General Electric announced Tuesday it has closed a deal to transfer its distributed gas power business to equity investor Advent International.
The new company, encompassing GE’s Jenbacher and Waukesha gas engine brands, also has a new name: Innio. The products will still retain their brand names.
“We are emerging as the youngest energy company in the world, but still have 80 years of experience through the two strong brands we carry in our name, Innio,” said CEO and President Carlos Lange, who formerly held the position of president at GE Distributed Power. “We see ourselves as the key enabler and an integral part of the energy sector transformation that is unfolding.”
GE announced the planned sale in June, part of a larger restructuring to spin off its businesses in areas like transportation and healthcare. It named Distributed Power as a “non-core product line” and said it would go to Advent for $3.25 billion.
As part of the changes, GE said it would home in on three "new" core focuses for the company: renewable energy, power and aviation. The restructuring follows GE’s announcement to target divestiture of $20 billion, and it comes after a series of such reinventions from the company — the last announced in 2017.

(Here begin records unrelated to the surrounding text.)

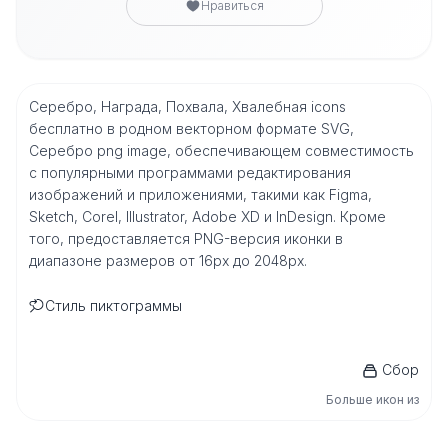
Нравиться
Серебро, Награда, Похвала, Хвалебная icons
бесплатно в родном векторном формате SVG,
Серебро png image, обеспечивающем совместимость
с популярными программами редактирования
изображений и приложениями, такими как Figma,
Sketch, Corel, Illustrator, Adobe XD и InDesign. Кроме
того, предоставляется PNG-версия иконки в
диапазоне размеров от 16px до 2048px.
Стиль пиктограммы
Сбор
Больше икон из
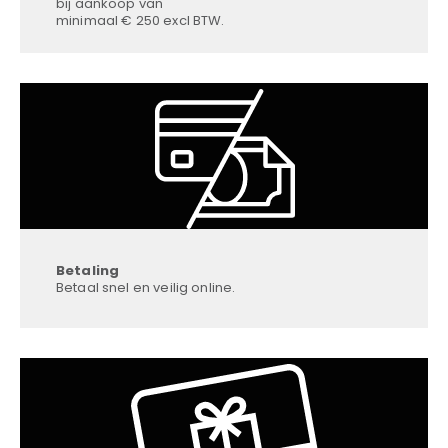
bij aankoop van
minimaal € 250 excl BTW.
Betaling
Betaal snel en veilig online.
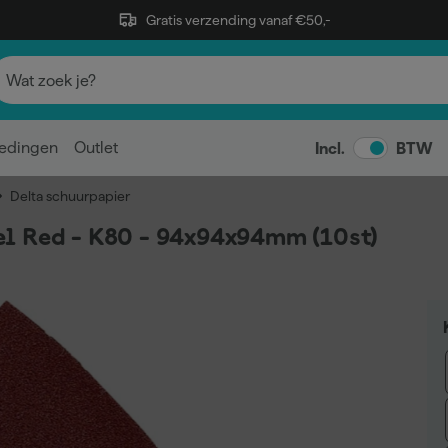
Gratis verzending vanaf €50,-
edingen
Outlet
Incl.
BTW
Delta schuurpapier
l Red - K80 - 94x94x94mm (10st)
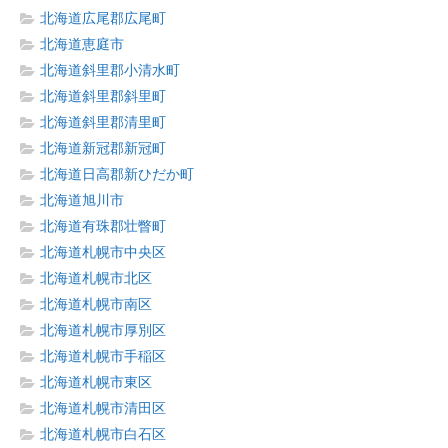
北海道広尾郡広尾町
北海道恵庭市
北海道斜里郡小清水町
北海道斜里郡斜里町
北海道斜里郡清里町
北海道新冠郡新冠町
北海道日高郡新ひだか町
北海道旭川市
北海道有珠郡壮瞥町
北海道札幌市中央区
北海道札幌市北区
北海道札幌市南区
北海道札幌市厚別区
北海道札幌市手稲区
北海道札幌市東区
北海道札幌市清田区
北海道札幌市白石区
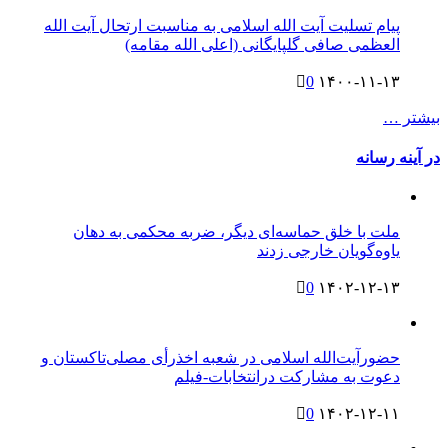
پیام تسلیت آیت الله اسلامی به مناسبت ارتحال آیت الله
العظمی صافی گلپایگانی (اعلی الله مقامه)
0
۱۴۰۰-۱۱-۱۳
بیشتر …
در آینه رسانه
ملت با خلق حماسه‌ای دیگر، ضربه محکمی به دهان
یاوه‌گویان خارجی زدند
0
۱۴۰۲-۱۲-۱۳
حضورآیت‌الله اسلامی در شعبه اخذرأی مصلی‌تاکستان و
دعوت به مشارکت درانتخابات-فیلم
0
۱۴۰۲-۱۲-۱۱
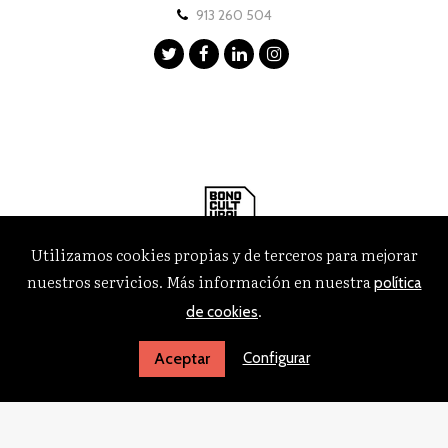
913 260 504
Utilizamos cookies propias y de terceros para mejorar
nuestros servicios. Más información en nuestra
política
.
de cookies
Configurar
Aceptar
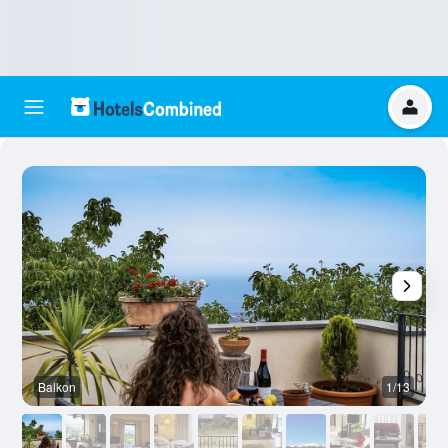
Balkon
1/13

At the time of the deal’s announcement, though GE said gas remained key to the energy mix, the company also said it expects 70 percent of capacity additions to come from renewables through 2021.
Lange said Tuesday that the revamped Innio also has a place in the energy transformation. He framed gas as essential to helping increase renewables penetration.
“If we talk about a massive transformation unfolding...that’s surely not an exaggeration,” he said. “Within this massive transformation, I see three megatrends: decarbonization, decentralization and digitalization.”
Innio’s gas engines fit within those trends, according to Lange, because they are distributed and can help renewables flourish by providing backup support. The company has collectively delivered 48,000 engines across the world, enough to power about 100 million homes in Europe.
“By nature, renewables are intermittent; they are volatile,” he said. “And...we are a perfect complement to renewables.”
He also noted that efforts like predictive maintenance through connected applications have improved asset performance management for the company’s products.
The new company will be headquartered in Austria, home of Jenbacher, but will maintain facilities in Canada and the U.S. Waukesha manufacturing, based in Wisconsin, will move to Canada as previously planned. Lange said he expects the company, which has been seeing double-digit percentage growth year-over-year as GE Distributed Power, to move forward with annual growth in the mid to high single-digit range.
Research from Wood Mackenzie Power & Renewables suggests energy storage will beat out peaking plants on cost within a decade. But Innio said its products, ranging from 200 kilowatts to 10 megawatts, provide flexible, distributed support that is important for the future of energy.
Lange said the company’s new name is meant to signal a focus on sustainability.
“We wanted...a name that we felt was simple, was ownable, was compelling, was engaging,” said Lange. “We wanted a name that speaks to what we stand for, which is essentially ingenuity, innovation, inspiration.”
The lightning bolt formed through the center of Innio’s logo, Lange said, shows strength and points to the company’s roots in electricity. How strong this new standalone entity will now actually be remains to be seen.